Lughnasa!

Martin age 5, dancing at Lughnasa.
My favorite 5 year old dancing at Lughnasa 2007.

This weekend might have marked the 9th annual Lughnasa Festival at the Blue Scorcher if the stars had aligned differently.  Lughnasa! the ancient Irish festival of first harvest. Celebration of berries, grain and the descent of the sun. I organized three community festivals to recognize it from 2007-2009.  Each year approximately 1,000- 3,000 people attended. It required nearly 100 volunteers to make happen. I still think of it as one of the highlights of my life. Examples of collaborative creative effort on a grand scale.  As it was described to me by one participant,  “I felt like I had walked into a Fellini movie.”  Two other separate people told me that after happening upon the festival while traveling through Astoria, they were inspired to move here.
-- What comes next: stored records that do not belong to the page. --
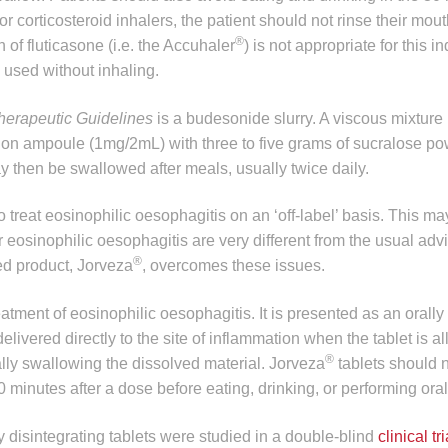
or corticosteroid inhalers, the patient should not rinse their mou
®
 of fluticasone (i.e. the Accuhaler
) is not appropriate for this i
 used without inhaling.
herapeutic Guidelines
is a budesonide slurry. A viscous mixture
on ampoule (1mg/2mL) with three to five grams of sucralose pow
ay then be swallowed after meals, usually twice daily.
o treat eosinophilic oesophagitis on an ‘off-label’ basis. This m
r eosinophilic oesophagitis are very different from the usual adv
®
ed product, Jorveza
, overcomes these issues.
treatment of eosinophilic oesophagitis. It is presented as an orally
ivered directly to the site of inflammation when the tablet is a
®
ally swallowing the dissolved material. Jorveza
tablets should 
30 minutes after a dose before eating, drinking, or performing ora
y disintegrating tablets were studied in a double-blind
clinical tri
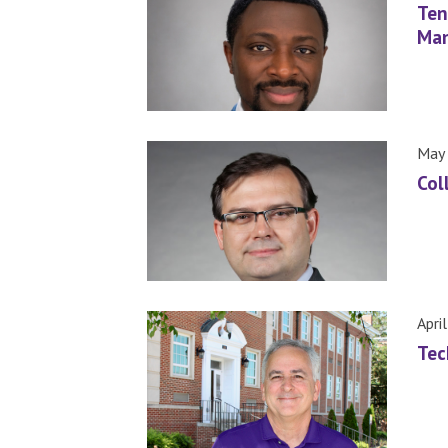
Ten
Man
May 
Col
Apri
Tec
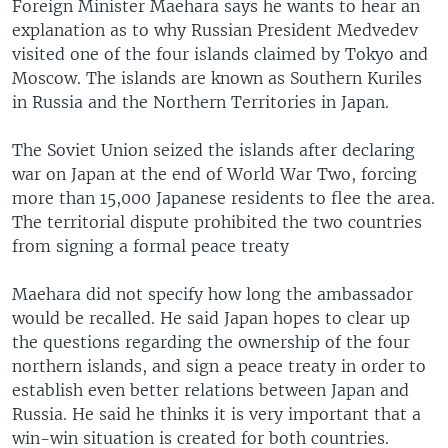
Foreign Minister Maehara says he wants to hear an
explanation as to why Russian President Medvedev
visited one of the four islands claimed by Tokyo and
Moscow. The islands are known as Southern Kuriles
in Russia and the Northern Territories in Japan.
The Soviet Union seized the islands after declaring
war on Japan at the end of World War Two, forcing
more than 15,000 Japanese residents to flee the area.
The territorial dispute prohibited the two countries
from signing a formal peace treaty
Maehara did not specify how long the ambassador
would be recalled. He said Japan hopes to clear up
the questions regarding the ownership of the four
northern islands, and sign a peace treaty in order to
establish even better relations between Japan and
Russia. He said he thinks it is very important that a
win-win situation is created for both countries.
It was a nurture culture lalapalooza.

Not only was there a stage with live music broadcast over KMUN the local community radio station all day, there were near endless delights to entice enjoyment all around the block:

  • Troll Radio Review – Live from Lughnasa!
  • Hourly Cake walks to raise money for the food bank
  • A farmers market made up of the farms that supply produce to the Blue Scorcher
  • Carnival games run by local non profits, like a goldfish toss etc
  • Super heroes who spent the day doing good
  • Bike wheel races down steep 15th Street to represent the decline of the sun – with trophies! (Modified rummage sale bowling trophies with wheels instead of balls)
  • Beauty queens of a diversity of ages and genders
  • Demonstrations of traditional crafts like black smithing, grain milling, home brewing, and vermi-composting
  • Fortune tellers
  • A massage booth
  • Face painting
  • Hundreds of colorful hand sewn flags everywhere – which are still being used by the River People Farmers Market these days.
  • Children’s crafts
  • Hourly bread blessings which we then shared out to the crowds, Blessings were done by spiritual leaders of all sorts – from a traditional Jewish blessing, to Catholic clergy, a Buddhist nun, a Lutheran minister, a Wiccan, Bahá’í,…
  • Three legged races and other field day events – with cookie “metals”
  • A labyrinth walk
  • A community altar with an interactive prayer/blessing/intent art installation
  • Little passport guidebooks, that created a scavenger hunt of sorts through all of the exhibits and activities.
  • Lots of delicious food – nearly all local, and all organic & GMO free
  • Outdoor yoga in the park, while able to hear beautiful classical guitar music wafting up from the stage.
  • The raffle culmination of a week long local food challenge that got people to eat nearer
  • Did I mention Bread, Pie and Switchell?

Talk about a wild ride – and it all happened in one day! People gathered, and many stayed all day – visiting with friends and neighbors, dancing, eating and making merry. It was an example of time out of time.

2009 Beauty Queen Court
2009 Beauty Queen Court
Bread!
Bread!
A few of the Super heroes.
A few of the Super heroes overseeing the Scorcher Wheel races.

Thinking back on it I am so so glad that I dared to pull it off. It was crazy ambitious- especially the first year when we had only been open 10 months. A free festival? Seriously, as if we weren’t completely sleep deprived enough! It was an exhausting all hands on deck day for Scorcher workers. And we did it as a zero waste festival – we fed all those people without generating any garbage to speak of – nothing disposable. It was nearly all local produce, and everything we fed people was organic and GMO free. Plus alcohol wasn’t the focus. Like I said, organizing it was pretty much the best thing I ever did.

This year we will be celebrating Lughnasa at home. Spending the day helping M. prepare for the Clatsop County Fair – washing chickens etc., and I hope to get out and pick some more blackberries to start some blackberry wine. I have a slim hope of a nap on the back deck if the clouds clear. Perhaps Joe and I will celebrate by going on a date tonight to Tango class, which will at the very least make us laugh like fools over our 4 left feet.  So even though I didn’t spend months organizing a huge party, I send Lughnasa Greetings – from my ancient Irish Ancestors to you. May your harvest be bountiful, and May joy fill your house.

 

2 Comments Add yours

  1. shiborigirl says:

    what a great adventure- Cheers for Lughnasa! Lots of great ideas for anyone organizing a community event.

    1. Iridacea says:

      It was so much fun! The only thing that didn’t happen that I hoped for, was a spontaneous wedding. We stopped having them when the owners of our building built a raised patio filling half the parking lot that was the festival grounds. I’m happy we had three.